American U never looked so good. I'm moved into my room, which feels more like home than ever, between my cooking stuff and my family's paintings. Let's take a look at two of them, because they're pretty.

This is the only painting my Uncle Bob did before he died at thirty-eight, when I was five. I really loved him. My parents have told me all my life that I remind them of him, and not necessarily in good ways. My grandmother gave me this painting before I left for school.

Dad painted this one sometime in the last two years. I don't think he considered it finished, but I snagged it quickly because I wanted it the way it was. It's in Avon, and it captures my idea of the beach. I like having things around that remind me of Avon, and I like having things that remind me of Dad.

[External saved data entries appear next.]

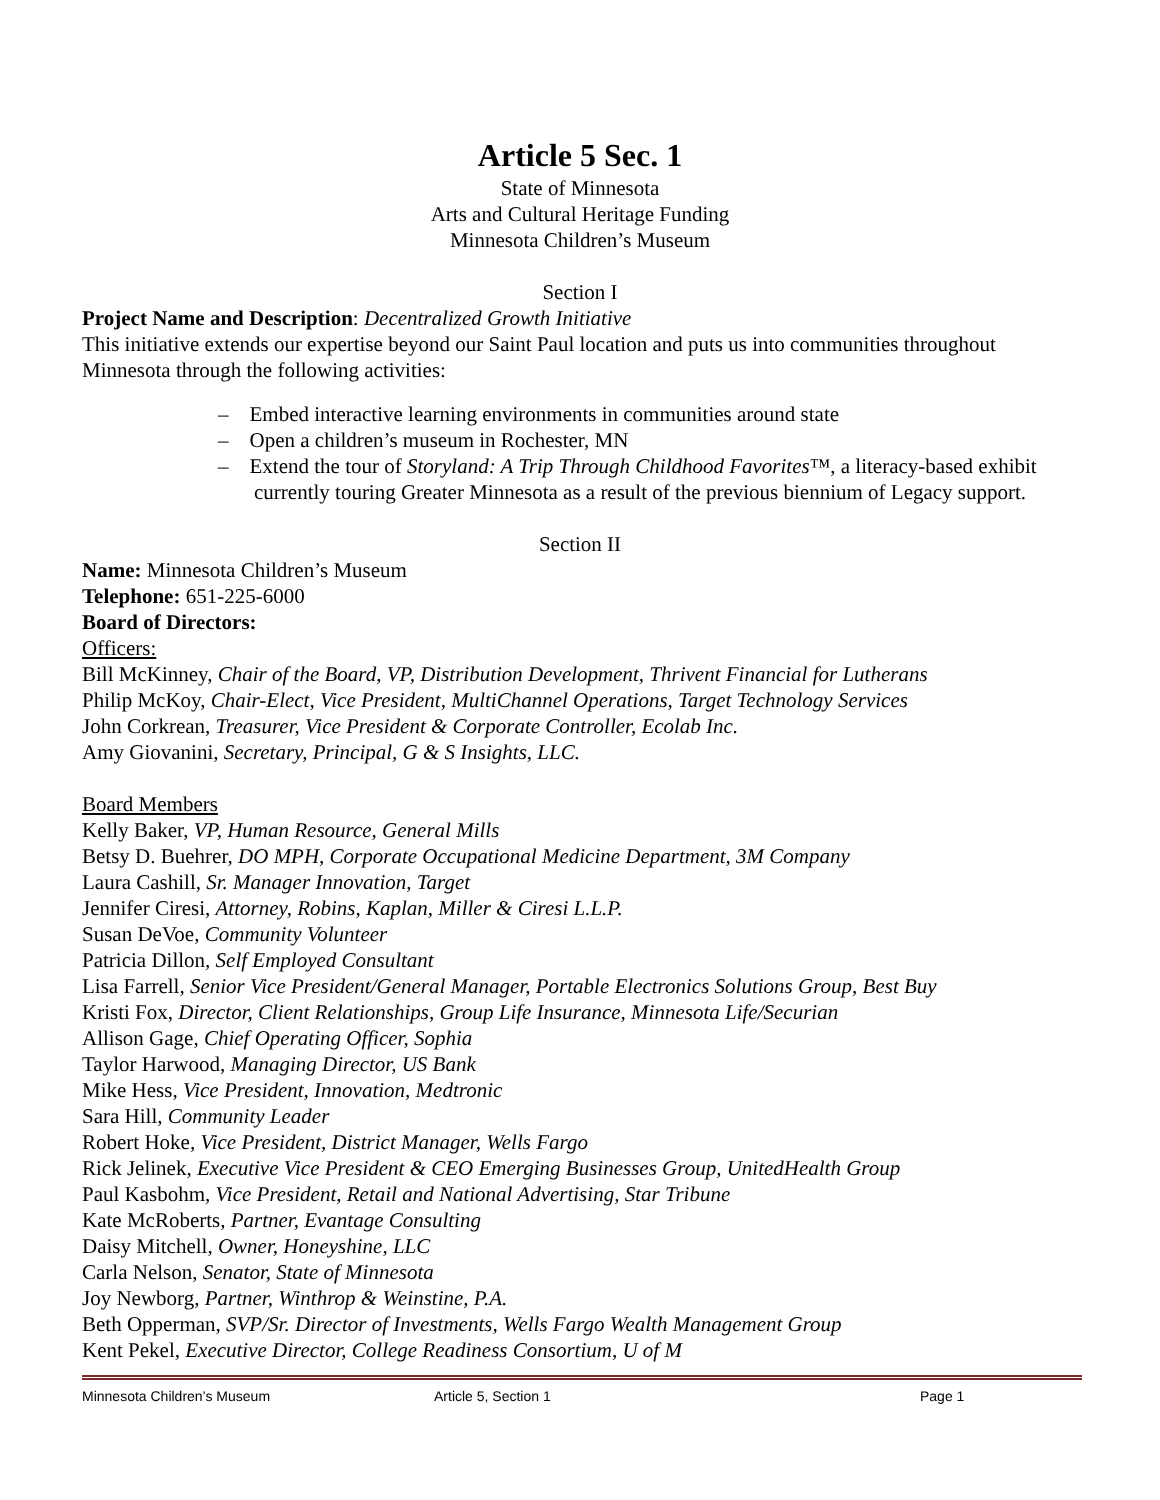Article 5 Sec. 1
State of Minnesota
Arts and Cultural Heritage Funding
Minnesota Children’s Museum
Section I
Project Name and Description: Decentralized Growth Initiative
This initiative extends our expertise beyond our Saint Paul location and puts us into communities throughout Minnesota through the following activities:
– Embed interactive learning environments in communities around state
– Open a children’s museum in Rochester, MN
– Extend the tour of Storyland: A Trip Through Childhood Favorites™, a literacy-based exhibit currently touring Greater Minnesota as a result of the previous biennium of Legacy support.
Section II
Name: Minnesota Children’s Museum
Telephone: 651-225-6000
Board of Directors:
Officers:
Bill McKinney, Chair of the Board, VP, Distribution Development, Thrivent Financial for Lutherans
Philip McKoy, Chair-Elect, Vice President, MultiChannel Operations, Target Technology Services
John Corkrean, Treasurer, Vice President & Corporate Controller, Ecolab Inc.
Amy Giovanini, Secretary, Principal, G & S Insights, LLC.
Board Members
Kelly Baker, VP, Human Resource, General Mills
Betsy D. Buehrer, DO MPH, Corporate Occupational Medicine Department, 3M Company
Laura Cashill, Sr. Manager Innovation, Target
Jennifer Ciresi, Attorney, Robins, Kaplan, Miller & Ciresi L.L.P.
Susan DeVoe, Community Volunteer
Patricia Dillon, Self Employed Consultant
Lisa Farrell, Senior Vice President/General Manager, Portable Electronics Solutions Group, Best Buy
Kristi Fox, Director, Client Relationships, Group Life Insurance, Minnesota Life/Securian
Allison Gage, Chief Operating Officer, Sophia
Taylor Harwood, Managing Director, US Bank
Mike Hess, Vice President, Innovation, Medtronic
Sara Hill, Community Leader
Robert Hoke, Vice President, District Manager, Wells Fargo
Rick Jelinek, Executive Vice President & CEO Emerging Businesses Group, UnitedHealth Group
Paul Kasbohm, Vice President, Retail and National Advertising, Star Tribune
Kate McRoberts, Partner, Evantage Consulting
Daisy Mitchell, Owner, Honeyshine, LLC
Carla Nelson, Senator, State of Minnesota
Joy Newborg, Partner, Winthrop & Weinstine, P.A.
Beth Opperman, SVP/Sr. Director of Investments, Wells Fargo Wealth Management Group
Kent Pekel, Executive Director, College Readiness Consortium, U of M
Minnesota Children’s Museum Article 5, Section 1 Page 1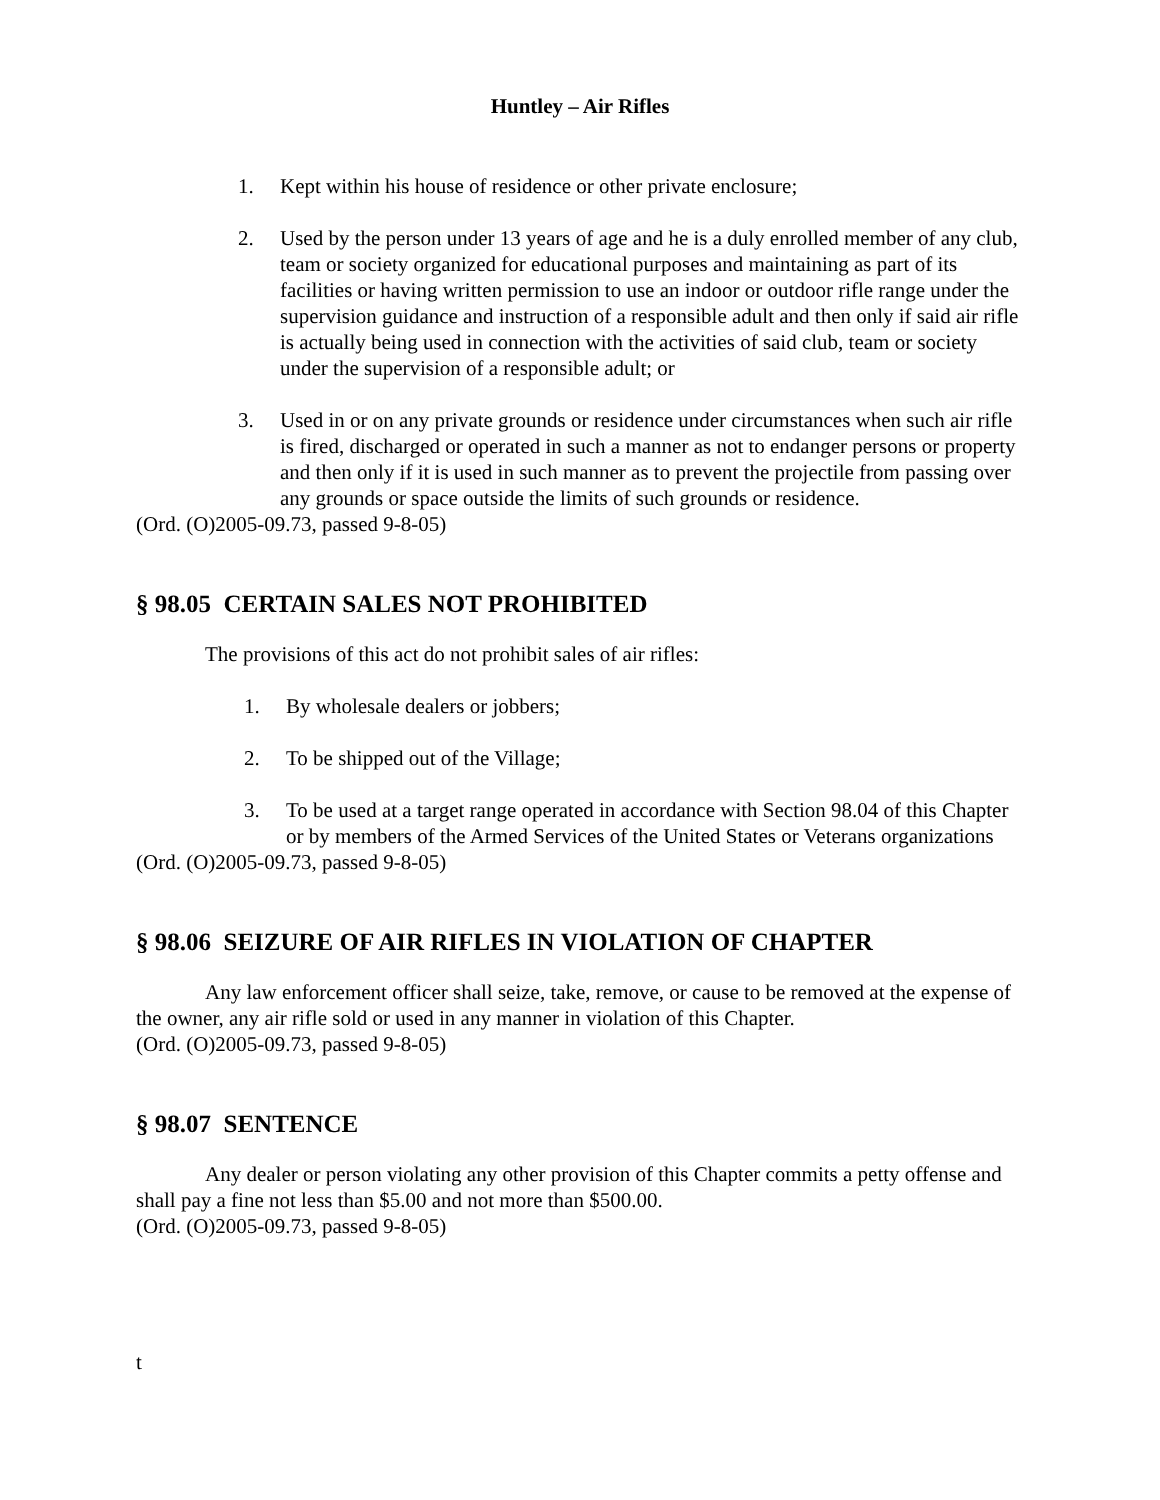Huntley – Air Rifles
1. Kept within his house of residence or other private enclosure;
2. Used by the person under 13 years of age and he is a duly enrolled member of any club, team or society organized for educational purposes and maintaining as part of its facilities or having written permission to use an indoor or outdoor rifle range under the supervision guidance and instruction of a responsible adult and then only if said air rifle is actually being used in connection with the activities of said club, team or society under the supervision of a responsible adult; or
3. Used in or on any private grounds or residence under circumstances when such air rifle is fired, discharged or operated in such a manner as not to endanger persons or property and then only if it is used in such manner as to prevent the projectile from passing over any grounds or space outside the limits of such grounds or residence.
(Ord. (O)2005-09.73, passed 9-8-05)
§ 98.05 CERTAIN SALES NOT PROHIBITED
The provisions of this act do not prohibit sales of air rifles:
1. By wholesale dealers or jobbers;
2. To be shipped out of the Village;
3. To be used at a target range operated in accordance with Section 98.04 of this Chapter or by members of the Armed Services of the United States or Veterans organizations
(Ord. (O)2005-09.73, passed 9-8-05)
§ 98.06 SEIZURE OF AIR RIFLES IN VIOLATION OF CHAPTER
Any law enforcement officer shall seize, take, remove, or cause to be removed at the expense of the owner, any air rifle sold or used in any manner in violation of this Chapter.
(Ord. (O)2005-09.73, passed 9-8-05)
§ 98.07 SENTENCE
Any dealer or person violating any other provision of this Chapter commits a petty offense and shall pay a fine not less than $5.00 and not more than $500.00.
(Ord. (O)2005-09.73, passed 9-8-05)
t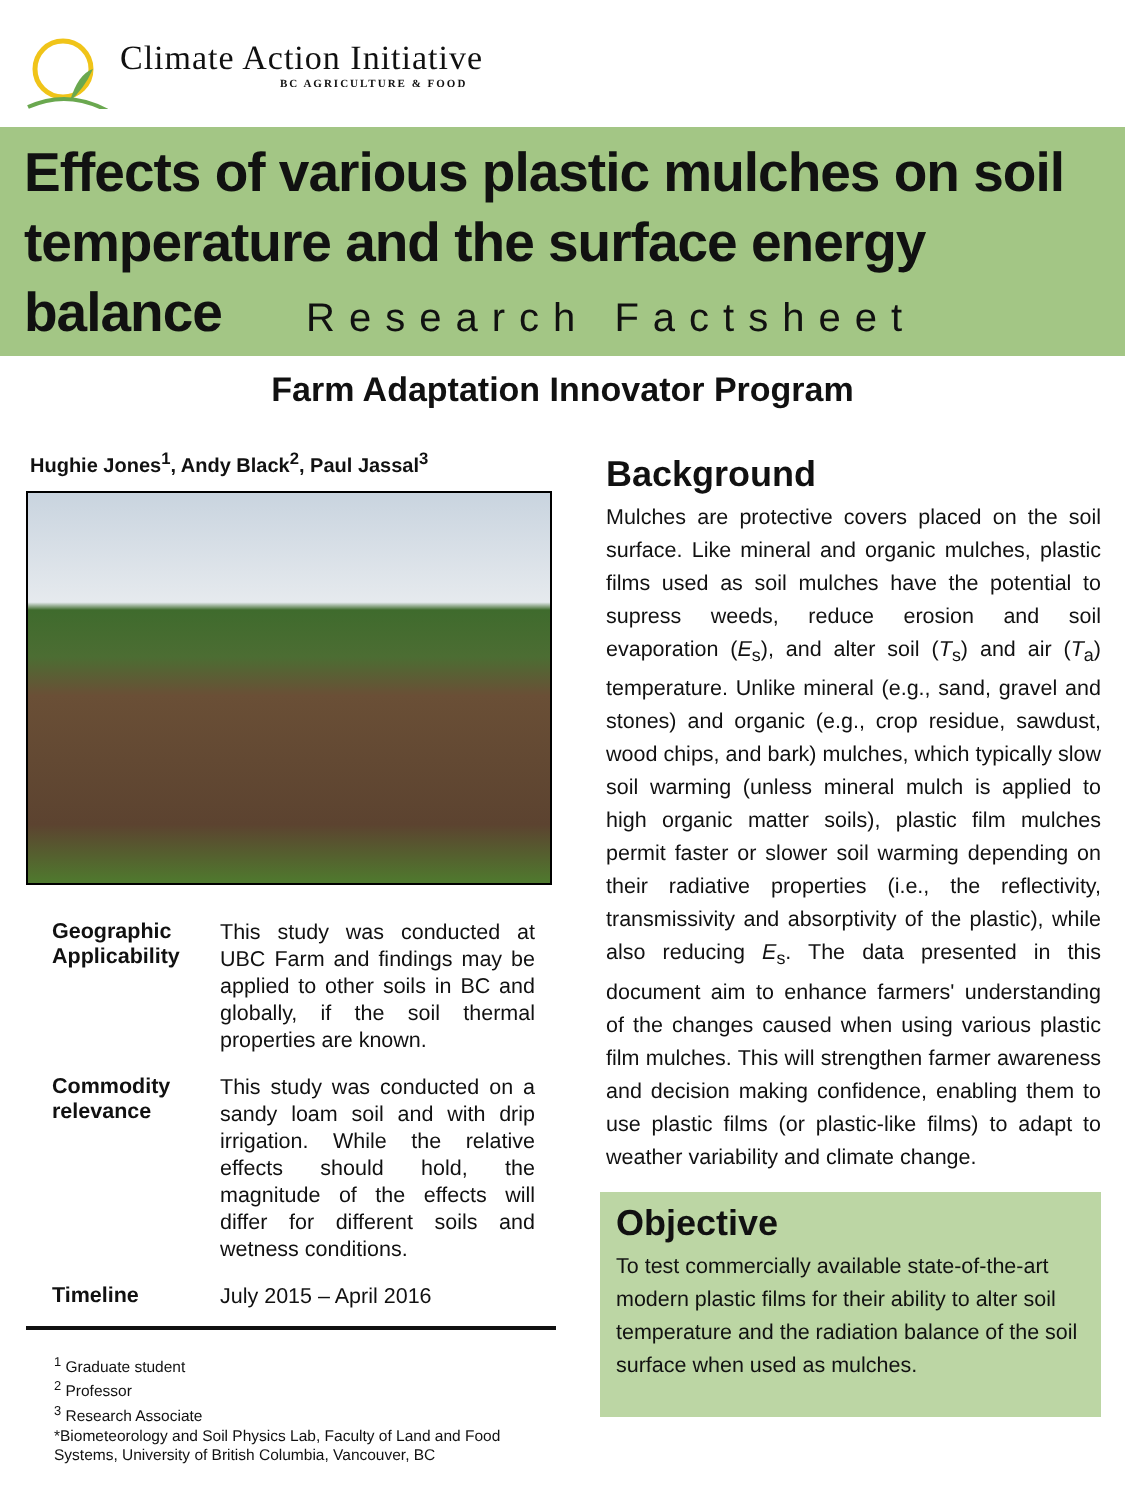Climate Action Initiative
BC AGRICULTURE & FOOD
Effects of various plastic mulches on soil temperature and the surface energy balance Research Factsheet
Farm Adaptation Innovator Program
Hughie Jones<sup>1</sup>, Andy Black<sup>2</sup>, Paul Jassal<sup>3</sup>
| Geographic Applicability | This study was conducted at UBC Farm and findings may be applied to other soils in BC and globally, if the soil thermal properties are known. |
| Commodity relevance | This study was conducted on a sandy loam soil and with drip irrigation. While the relative effects should hold, the magnitude of the effects will differ for different soils and wetness conditions. |
| Timeline | July 2015 – April 2016 |
<sup>1</sup> Graduate student
<sup>2</sup> Professor
<sup>3</sup> Research Associate
*Biometeorology and Soil Physics Lab, Faculty of Land and Food Systems, University of British Columbia, Vancouver, BC
Background
Mulches are protective covers placed on the soil surface. Like mineral and organic mulches, plastic films used as soil mulches have the potential to supress weeds, reduce erosion and soil evaporation (E<sub>s</sub>), and alter soil (T<sub>s</sub>) and air (T<sub>a</sub>) temperature. Unlike mineral (e.g., sand, gravel and stones) and organic (e.g., crop residue, sawdust, wood chips, and bark) mulches, which typically slow soil warming (unless mineral mulch is applied to high organic matter soils), plastic film mulches permit faster or slower soil warming depending on their radiative properties (i.e., the reflectivity, transmissivity and absorptivity of the plastic), while also reducing E<sub>s</sub>. The data presented in this document aim to enhance farmers' understanding of the changes caused when using various plastic film mulches. This will strengthen farmer awareness and decision making confidence, enabling them to use plastic films (or plastic-like films) to adapt to weather variability and climate change.
Objective
To test commercially available state-of-the-art modern plastic films for their ability to alter soil temperature and the radiation balance of the soil surface when used as mulches.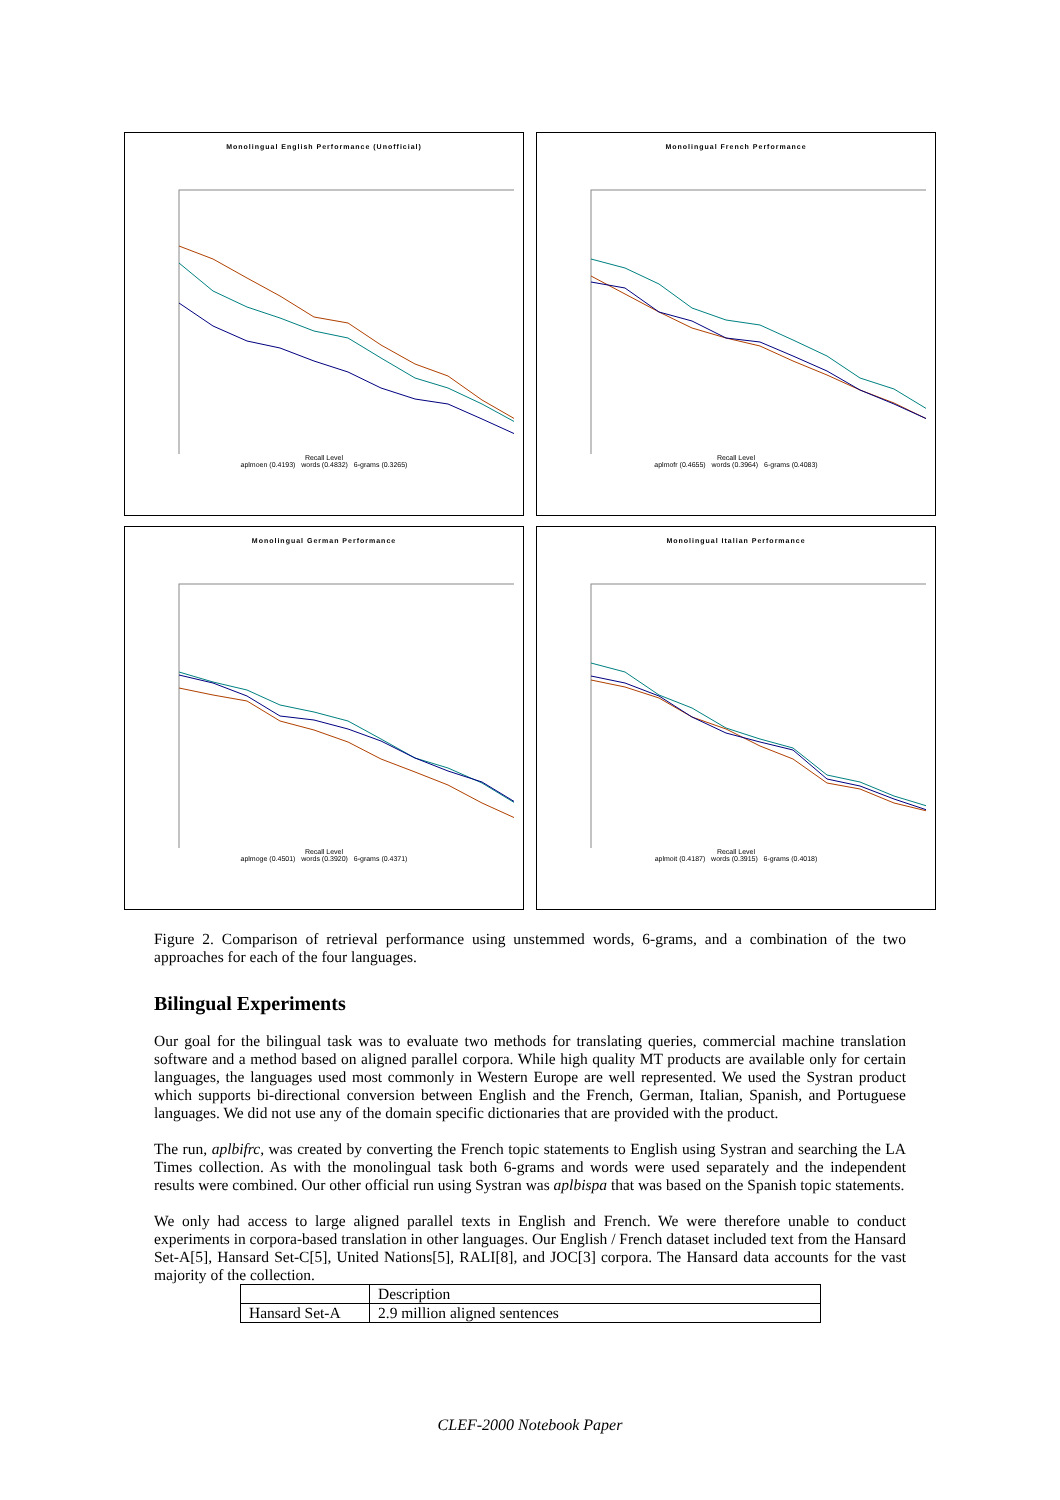Monolingual English Performance (Unofficial)
Recall Level
aplmoen (0.4193) words (0.4832) 6-grams (0.3265)
Monolingual French Performance
Recall Level
aplmofr (0.4655) words (0.3964) 6-grams (0.4083)
Monolingual German Performance
Recall Level
aplmoge (0.4501) words (0.3920) 6-grams (0.4371)
Monolingual Italian Performance
Recall Level
aplmoit (0.4187) words (0.3915) 6-grams (0.4018)
Figure 2. Comparison of retrieval performance using unstemmed words, 6-grams, and a combination of the two approaches for each of the four languages.
Bilingual Experiments
Our goal for the bilingual task was to evaluate two methods for translating queries, commercial machine translation software and a method based on aligned parallel corpora. While high quality MT products are available only for certain languages, the languages used most commonly in Western Europe are well represented. We used the Systran product which supports bi-directional conversion between English and the French, German, Italian, Spanish, and Portuguese languages. We did not use any of the domain specific dictionaries that are provided with the product.
The run, aplbifrc, was created by converting the French topic statements to English using Systran and searching the LA Times collection. As with the monolingual task both 6-grams and words were used separately and the independent results were combined. Our other official run using Systran was aplbispa that was based on the Spanish topic statements.
We only had access to large aligned parallel texts in English and French. We were therefore unable to conduct experiments in corpora-based translation in other languages. Our English / French dataset included text from the Hansard Set-A[5], Hansard Set-C[5], United Nations[5], RALI[8], and JOC[3] corpora. The Hansard data accounts for the vast majority of the collection.
| | Description |
| --- | --- |
| Hansard Set-A | 2.9 million aligned sentences |
CLEF-2000 Notebook Paper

In unrelated news, our dorm room will be holding three people for a while. Before you ask, AU did not put us in a forced triple... my friend Carey has nowhere to stay for a few weeks and she's going to be bouncing about campus staying with friendly souls.

Sara's friend JB stayed here for a while. I kinda miss him. Come back, JB!

Finally... I'm seriously considering changing my major. Again. My "life plan" might now involve going to law school. Eep. Or I might keep it the way it is... maybe I just like change too much for my own good.

I've started drawing when I'm depressed. It makes me happy. So far, I have sketches of a black widow spider and a cat. I want to do something surreal, but right now I'm just learning to draw. I've been really bad at it all my life.

This entry is unusually disconnected, even for me. I feel like my readers hold me to a higher standard... I didn't mean to let you down.